中小企業の人材採用では、自社に必要な人材を見抜くための仕組みづくりが大切だ。

人手不足で悩む中小企業だからこそ、自社とミスマッチな人材を採用するのは育成において最も負担が大きい。特に、経験やスキルは優れていても人柄に難がある人材を採用すると、小さな組織の雰囲気があっという間に瓦解する恐れがある。

自社が必要とする人物像を経営者が明文化し、社内で採用方針を共有した上で、選考試験を実施することが肝要だ。

選考試験では、経営者や採用担当者の採用経験や感覚に頼った主観的な評価基準のみでの判断は避け、SPIのような学力診断と性格適性診断ができるような筆記試験を導入するのがいいだろう。

「筆記試験は当てにならない」と語る経営者や人事担当者は少なくないが、「客観性を担保するためにどう有効に活用するか」といった視点を持つことが大切だ。

人材募集の入口は複数持つ

人材を採用するためには応募者を募るのが大前提なので、応募への入口は複数準備しよう。

中小企業の人材募集方法といえば、ハローワークや就職・転職サイト、自社採用ページなどの利用が一般的だが、それだけでは必要とする人材へのアプローチが弱い。

採用までにかかるトータルコストを考慮した上で、「人材紹介(転職エージェント)」や「ダイレクトリクルーティングサービス」などの外部リソースを利用するのも一つの方法である。

人材紹介は、自社が必要とする人材を人材紹介会社に共有した上で、担当のエージェントにサービス登録者にアプローチしてもらうサービスだ。

ダイレクトリクルーティングは、サービス提供会社のデータベースに登録されている人材に、採用担当者が自らメール送信などでアプローチする採用方法である。

コストを抑えながら自社とマッチ度の高い人材を見つけたいならば、社員に友人や知人を紹介してもらう「リファラル採用」や、SNSを利用した人材募集や直接アプローチするといった方法もある。

人材を人財にするための心得

人材を人財にするためには、経営者が「人財」という言葉の重要性を認識して、積極的に発信していくことが大切だ。

人材と人財は、読み方や本質的な意味は同じで表現の違いに過ぎないが、文字にすると受ける印象が大きく異なる。
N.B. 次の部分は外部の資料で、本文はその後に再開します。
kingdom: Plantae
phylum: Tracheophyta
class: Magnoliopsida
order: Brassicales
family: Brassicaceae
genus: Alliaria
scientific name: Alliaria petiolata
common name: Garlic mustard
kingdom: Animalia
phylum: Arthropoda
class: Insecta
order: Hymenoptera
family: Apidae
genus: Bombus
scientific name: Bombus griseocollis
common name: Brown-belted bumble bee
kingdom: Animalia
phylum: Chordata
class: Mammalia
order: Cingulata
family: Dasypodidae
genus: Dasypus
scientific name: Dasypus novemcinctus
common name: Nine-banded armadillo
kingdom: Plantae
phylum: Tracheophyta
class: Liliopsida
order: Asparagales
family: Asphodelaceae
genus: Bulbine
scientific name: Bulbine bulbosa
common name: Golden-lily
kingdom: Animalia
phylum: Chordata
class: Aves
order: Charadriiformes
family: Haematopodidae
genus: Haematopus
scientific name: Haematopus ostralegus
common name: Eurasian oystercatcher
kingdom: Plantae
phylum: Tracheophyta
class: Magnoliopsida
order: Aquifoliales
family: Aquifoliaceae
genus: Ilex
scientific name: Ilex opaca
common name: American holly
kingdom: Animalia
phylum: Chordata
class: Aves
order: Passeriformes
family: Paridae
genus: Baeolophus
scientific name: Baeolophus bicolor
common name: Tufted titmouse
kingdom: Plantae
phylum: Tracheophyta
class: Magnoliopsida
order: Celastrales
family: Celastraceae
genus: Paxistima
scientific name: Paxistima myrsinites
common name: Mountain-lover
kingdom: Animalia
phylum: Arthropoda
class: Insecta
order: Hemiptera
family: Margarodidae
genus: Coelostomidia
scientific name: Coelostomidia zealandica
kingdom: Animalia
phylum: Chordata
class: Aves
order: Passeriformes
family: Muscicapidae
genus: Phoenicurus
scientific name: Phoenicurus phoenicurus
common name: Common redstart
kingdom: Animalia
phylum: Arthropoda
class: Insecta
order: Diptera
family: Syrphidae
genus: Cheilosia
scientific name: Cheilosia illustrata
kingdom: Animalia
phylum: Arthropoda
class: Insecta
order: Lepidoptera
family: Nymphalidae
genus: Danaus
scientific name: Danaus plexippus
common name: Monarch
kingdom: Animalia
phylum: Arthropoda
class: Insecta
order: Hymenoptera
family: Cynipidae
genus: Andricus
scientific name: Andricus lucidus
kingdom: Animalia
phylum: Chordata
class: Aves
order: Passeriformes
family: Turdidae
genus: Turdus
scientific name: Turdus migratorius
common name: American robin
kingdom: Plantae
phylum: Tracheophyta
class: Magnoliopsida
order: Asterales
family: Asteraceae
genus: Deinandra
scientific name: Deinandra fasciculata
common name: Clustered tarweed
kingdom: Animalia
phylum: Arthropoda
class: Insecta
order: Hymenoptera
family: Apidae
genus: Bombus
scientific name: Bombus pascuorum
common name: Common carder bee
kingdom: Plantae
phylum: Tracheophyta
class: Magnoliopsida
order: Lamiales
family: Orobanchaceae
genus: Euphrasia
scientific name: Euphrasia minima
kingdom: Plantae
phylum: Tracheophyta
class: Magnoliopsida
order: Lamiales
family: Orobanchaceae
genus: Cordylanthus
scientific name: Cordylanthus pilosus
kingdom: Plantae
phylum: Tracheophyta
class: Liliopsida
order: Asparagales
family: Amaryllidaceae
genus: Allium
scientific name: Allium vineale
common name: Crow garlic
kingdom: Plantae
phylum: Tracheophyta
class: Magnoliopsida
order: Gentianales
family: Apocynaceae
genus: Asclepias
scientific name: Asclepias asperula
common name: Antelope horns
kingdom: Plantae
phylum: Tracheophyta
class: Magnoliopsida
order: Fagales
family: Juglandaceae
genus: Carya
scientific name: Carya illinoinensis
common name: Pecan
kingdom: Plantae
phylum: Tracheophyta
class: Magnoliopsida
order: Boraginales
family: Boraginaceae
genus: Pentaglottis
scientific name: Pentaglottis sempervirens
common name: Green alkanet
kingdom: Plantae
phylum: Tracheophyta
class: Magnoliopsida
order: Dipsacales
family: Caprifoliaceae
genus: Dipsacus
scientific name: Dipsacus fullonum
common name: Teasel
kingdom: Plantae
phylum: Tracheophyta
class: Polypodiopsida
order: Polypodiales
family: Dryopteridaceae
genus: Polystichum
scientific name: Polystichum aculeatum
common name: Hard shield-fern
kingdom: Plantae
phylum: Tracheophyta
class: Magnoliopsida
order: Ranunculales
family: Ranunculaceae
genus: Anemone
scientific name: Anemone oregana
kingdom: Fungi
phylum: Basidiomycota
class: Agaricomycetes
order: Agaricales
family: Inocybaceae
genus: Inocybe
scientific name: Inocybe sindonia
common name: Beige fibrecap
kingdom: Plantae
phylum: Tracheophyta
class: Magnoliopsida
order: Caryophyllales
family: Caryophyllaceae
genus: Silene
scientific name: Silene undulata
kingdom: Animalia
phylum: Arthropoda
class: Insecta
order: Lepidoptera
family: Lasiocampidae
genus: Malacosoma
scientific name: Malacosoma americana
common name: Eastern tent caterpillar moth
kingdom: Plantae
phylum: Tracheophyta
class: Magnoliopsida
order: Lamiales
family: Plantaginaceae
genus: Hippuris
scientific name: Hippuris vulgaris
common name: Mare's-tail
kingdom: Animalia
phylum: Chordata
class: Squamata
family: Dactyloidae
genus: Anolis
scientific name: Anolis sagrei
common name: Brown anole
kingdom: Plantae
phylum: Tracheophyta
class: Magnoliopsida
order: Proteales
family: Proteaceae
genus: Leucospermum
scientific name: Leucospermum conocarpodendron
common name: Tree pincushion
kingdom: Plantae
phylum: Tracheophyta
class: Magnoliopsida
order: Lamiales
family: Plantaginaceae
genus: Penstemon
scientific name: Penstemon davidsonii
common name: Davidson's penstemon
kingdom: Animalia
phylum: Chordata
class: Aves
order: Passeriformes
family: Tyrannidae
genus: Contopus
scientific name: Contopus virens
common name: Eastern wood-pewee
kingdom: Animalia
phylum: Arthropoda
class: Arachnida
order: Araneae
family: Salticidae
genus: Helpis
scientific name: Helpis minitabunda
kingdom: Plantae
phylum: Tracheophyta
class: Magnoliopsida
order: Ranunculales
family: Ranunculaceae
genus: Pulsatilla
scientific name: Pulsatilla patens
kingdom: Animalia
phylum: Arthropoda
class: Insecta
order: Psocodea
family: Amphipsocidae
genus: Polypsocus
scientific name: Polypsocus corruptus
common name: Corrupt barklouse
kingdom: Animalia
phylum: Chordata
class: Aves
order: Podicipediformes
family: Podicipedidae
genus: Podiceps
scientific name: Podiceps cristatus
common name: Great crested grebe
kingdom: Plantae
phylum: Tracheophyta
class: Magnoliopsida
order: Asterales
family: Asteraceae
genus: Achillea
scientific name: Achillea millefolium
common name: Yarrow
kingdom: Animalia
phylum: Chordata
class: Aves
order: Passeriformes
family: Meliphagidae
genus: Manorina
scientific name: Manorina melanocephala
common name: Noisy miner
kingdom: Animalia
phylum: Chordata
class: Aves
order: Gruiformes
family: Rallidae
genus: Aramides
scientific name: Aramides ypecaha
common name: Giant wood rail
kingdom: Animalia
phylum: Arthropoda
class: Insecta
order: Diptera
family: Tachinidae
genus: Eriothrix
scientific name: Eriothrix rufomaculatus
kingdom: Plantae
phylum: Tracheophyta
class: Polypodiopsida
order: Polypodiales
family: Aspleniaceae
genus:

人材の材は「材料」と捉えられやすく、人に冷たい印象を与えやすい。一方、人財という言葉は「人(社員)を大切にしている」という印象を誰もが持つだろう。

「名は体を表す」という言葉があり、文字には「言霊」が宿っているとも考えられている。経営者が普段から「人財」という言葉を使うことで、社員を大切な財産と捉える意識を持てるようになるだろう。

中小企業経営者は社員=財産という意識で採用、育成し、適正に配置しよう

ビジネスシーンにおいて、「人材」と「人財」はどちらも社員を表す言葉であり、「才能があり役に立つ人」「有能な人物」という意味である。

言葉の意味は同じでも、「人財」という言葉を使う経営者は社内外に社員を大切にしているというイメージを与える。

中小企業という小さい組織だからこそ、経営者は社員を財産という考えを持ち、意識的に「人財」という言葉を使って自身の意識改革を行ってほしい。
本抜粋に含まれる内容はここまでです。